On January 30th Jay-Z purchased Aspiro, a Swedish tech company that runs two streaming services: WiMP which already has 580,000 paying customers, and Tidal, the service he has now relaunched with a group of 16 highly influential artists joining him as owners.
At a glance, the announcement of an artist-owned streaming service is phenomenal. Any money made off of our consumption via streaming will be going directly to the artists that we love and support. But a looooot of people are not convinced by the innocuous “By artists, for artists” mission statement the TIDAL owners pitched.
This one is real af:
Evaluation
As far as the consumer goes, Tidal’s unique services are not much of an upgrade from Spotify. Not to mention you have to pay for them.
One highly touted feature was the top-flight audio quality. The difference between Tidal and Spotify audio quality is reportedly negligible, even unnoticeable to many:
https://www.youtube.com/watch?v=IkkEjPrmP2Q
Another feature of Tidal is the exclusive content from the world’s most popular artists, including behind-the-scenes videos and interviews. Is it worth a membership to get to this content?
For instance, Beyoncé debuted the song “Die With You” on Tidal today around 3 pm CDT. Several YouTubers leaked the exclusive video and they lasted on YouTube for 15 minutes before being taken down due to copyright issues. One full video + audio leak remains two hours later, with a couple of rough audio leaks still around.
With such easy access to the biggest performers, it is only a matter of time before Tidal provides content too high in quality and/or exclusivity to be properly consumed through simple leaks. This is a feature that might prompt a significant number of subscriptions.
Let’s Expand
The possibility of the best streaming service option not being free sucks. But please people, let’s be realistic. Do you know what is being asked of a streaming company when completely free service is demanded?
Let’s take a look at SoundCloud for example. The company is at a point financially where it simply can’t operate for free. In 2013, its net losses grew 2x faster than its revenue. With all of that traffic and the costs of maintenance plus royalties to pay, revenue has to come in somehow. As a result, SoundCloud now has to introduce advertisements into its space.
Spotify is faring considerably better. But y’all know it has 12.5 million PAYING subscribers, right?

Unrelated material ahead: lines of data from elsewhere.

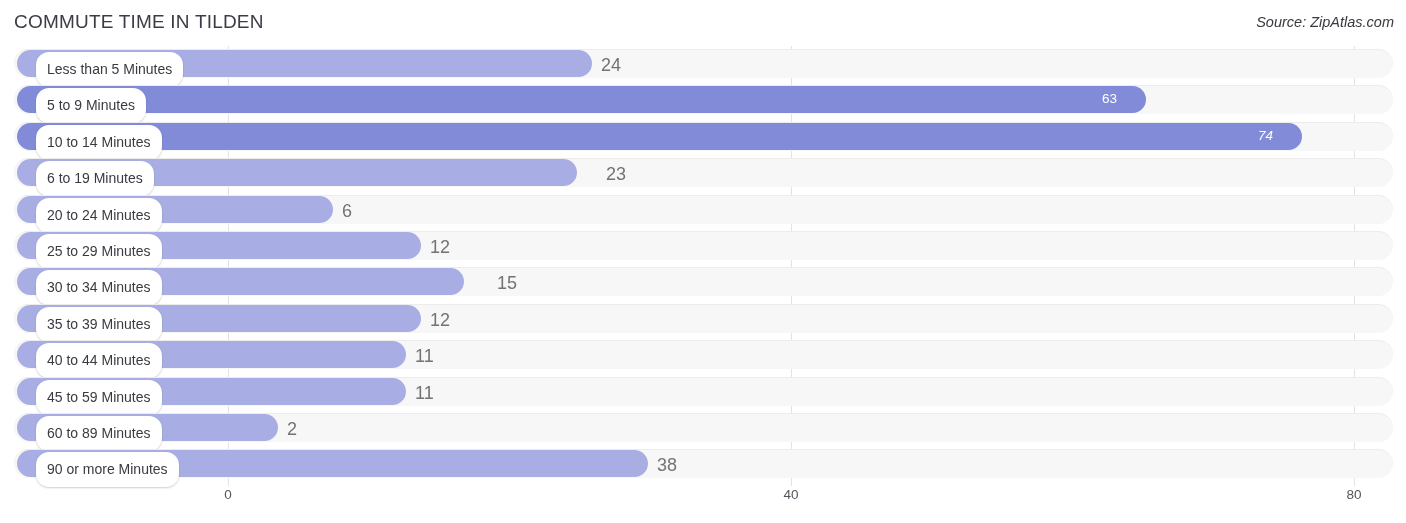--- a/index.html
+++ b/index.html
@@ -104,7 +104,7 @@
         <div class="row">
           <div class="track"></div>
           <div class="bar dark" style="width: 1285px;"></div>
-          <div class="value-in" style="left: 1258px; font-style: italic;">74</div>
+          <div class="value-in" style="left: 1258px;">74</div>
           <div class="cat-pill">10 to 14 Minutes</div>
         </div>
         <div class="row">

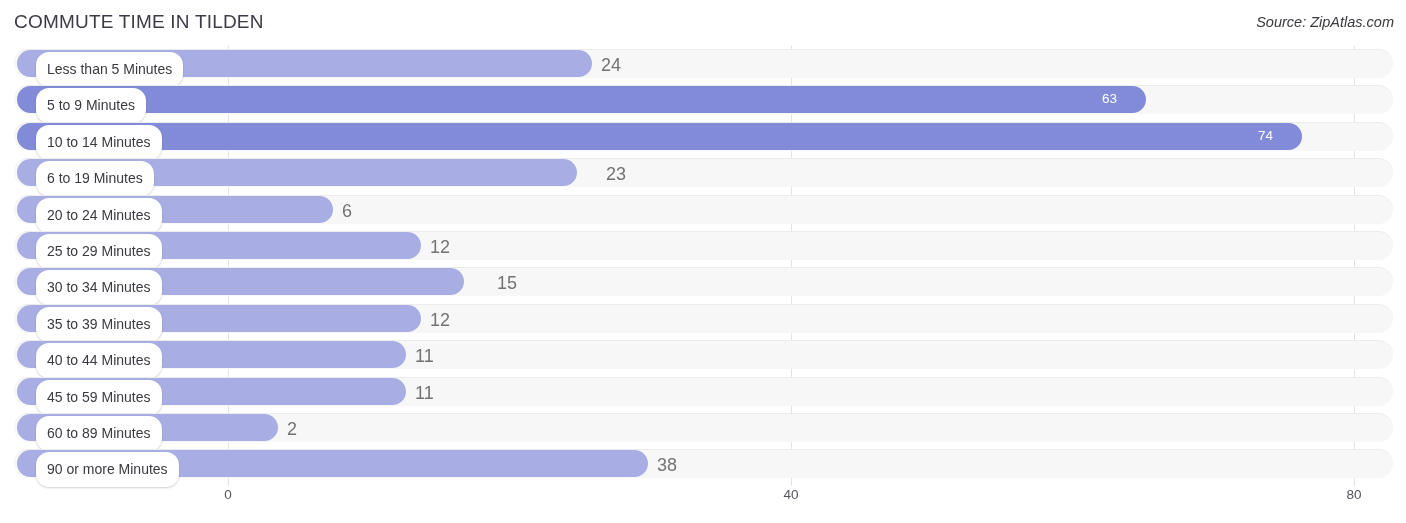--- a/index.html
+++ b/index.html
@@ -159,7 +159,6 @@
           <div class="track"></div>
           <div class="bar" style="width: 631px;"></div>
           <div class="value-out" style="left: 657px;">38</div>
-          <div class="cat-pill">90 or more Minutes</div>
         </div>
       </div>
   </div>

2013 revenue for Spotify was 746.8 million euros, but a fat 80% of it went straight to royalty fees. Yes, that shit is expensive. Running a truly free streaming service available to the masses is impossible. Period.
Behind the scenes Lucian Grainge, head of Universal Music Group, has been vocal about labels finding a way to monetize popular streaming services such as SoundCloud and Spotify. He’s been plottin’ on Soundcloud for a while now, and you can watch this full Code/Media interview from last month where he goes into more detail about the inevitability of paid streaming services.
What I think
Industry executives move in silence and plot all the time. The uneasiness felt by people at the sight of super rich artists getting together to own Tidal is valid. However, many of the same people presumably aren’t up on what Grainge and his cohort of even shadier, richer industry folk are doing.
I think it is extremely beneficial that real contributors to the body of pop music have more direct influence in its distribution and representation, especially in hip-hop. If my money is going straight to people who control the distribution of pop music, I’d rather it be Jay Z than Lucian Grainge, Lyor Cohen, or some other label head that has done nothing but take money from the culture.
As a user of free streaming services, I feel people who don’t want to pay 10 bucks to listen to music of the same quality that can be found anywhere online. But even the stingiest of consumers have to come to grips with the reality of the music industry. Why don’t we admit we’re spoiled as it is for having the ability to own and share multi-million dollar productions and expect it to be our right to do so?
Long story short, the industry seems like it is trending toward paid streaming services. If that’s the case, I’d rather give my money to artists who have become executives than to executives that have done nothing but capitalize on consumers without contributing to the culture for as long as they have been in the game. I predict the impact of Tidal’s services will be larger than what it currently seems to be.